Another argument that has been raised is the human and labour rights abuses commonly associated with Chinese investment. The reality is whilst the track record of many of these companies is appalling it is probably in terms of global impact quite small in comparison to the violations committed all over the world by western MNCs. While some companies have reformed their public image in fear of loosing market share or investment this has largely meant the use of subcontracted supply chains where the pressure around production targets and delivery guarantees the abuse of worker and social rights in any event. The corporations then cynically deny responsibility. Similarly China increasingly makes noises about improving human and labour rights issues as they become more integrated global players. On the eve of the First Africa summit the state council, China's cabinet, issued 'Nine Principles' to 'Encourage and Standardise Enterprises' Overseas Investment'. The principles require Chinese companies operating overseas to 'abide by local laws, bid contracts on the basis of transparency and equality, protect the labour rights of local employees, protect the environment, implement corporate responsibilities and so on'. As state backed companies from china begin to brand and become global players they too will become more sensitive publicly to these issues as result of market influences.

In both instances though, the system that drives these superficial changes is itself brutal, quite literally inhuman, always answering to the logic of competition and increasing returns. In time there will be little to distinguish these investment forms save perhaps the tendency for China to want to export labour along with investment and development initiatives.

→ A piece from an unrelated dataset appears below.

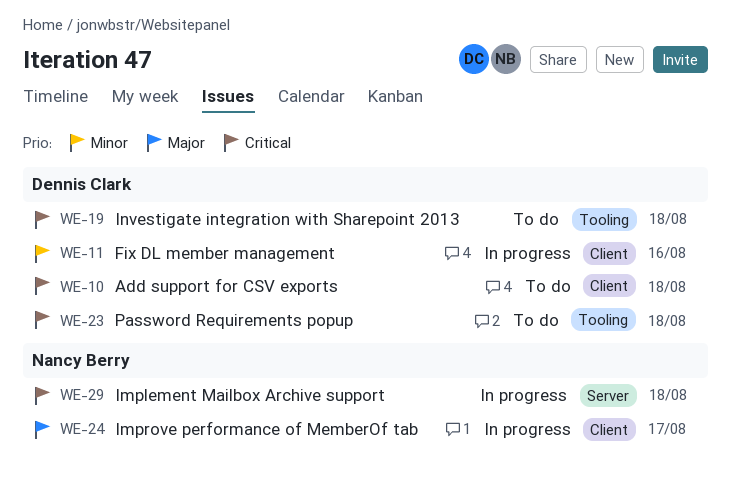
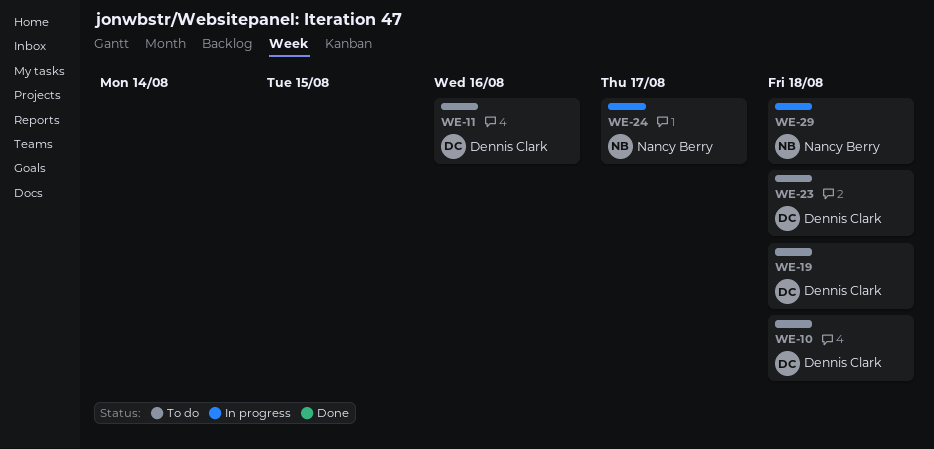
WE-11, status: In progress -> To do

There is also a position that the west has never done as well as the economies developing in the east in providing goods cheap enough for Africans to buy. Bicycles, blankets etc. The West has however dumped huge quantities of used clothes, used cars, used parts, used machinery, used computers and the list goes on, on Africa. All have made these commodities more accessible to people, still allowing a tidy profit off of the waste of these societies. Against these two sets of goods, cheap consumer goods from the vast and often super exploitative factories of the east and the scraps of the societies of the west, African industrial development has not progressed. People must buy these cheap things as they have no jobs to buy anything else whilst the price of the things we really need; houses electricity, water and health care go up and become more unreachable. People live in debt to buy the few consumer items they can and in the mean time the social fabric of communities is constantly broken down by competition for scarce jobs and resources. The rolling back of public service provision has only aggravated this situation.  

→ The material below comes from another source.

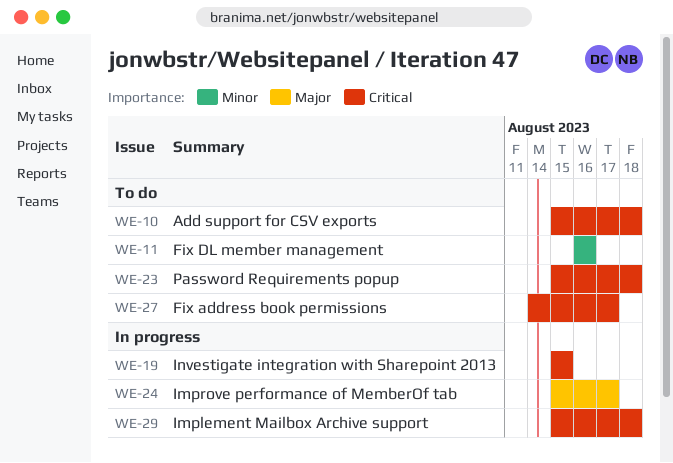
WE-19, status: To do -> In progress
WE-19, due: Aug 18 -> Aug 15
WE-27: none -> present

Whilst there are clear similarities to be found in the motives, practices and potential impacts of Chinese and Western contemporary engagement with Africa the introduction of an alternate power centre (for trade and development engagements) and rising commodity prices certainly presents some significant strategic opportunities for Africa. The stranglehold International Finance Institutions and economic imperialist nations have had on economic policy for over two decades is being challenged. More capital should be available as well as technical cooperation. Increased prices mean a stronger bargaining position in trade terms as well. Achieving positive social benefits from this window of opportunity will however very much depend on Africa's ruling elite making decisions and taking actions that serve the people and not those of their own pockets and/or egos or the interests of the traditional and emerging global economic dynasties. Internal trade and development must play a central role in spreading the benefits across countries in Africa to avoid these opportunities simply creating new enclaves of wealth and power in an otherwise sea of poverty and destitution. Civil society in Africa has an historical role to play in ensuring this.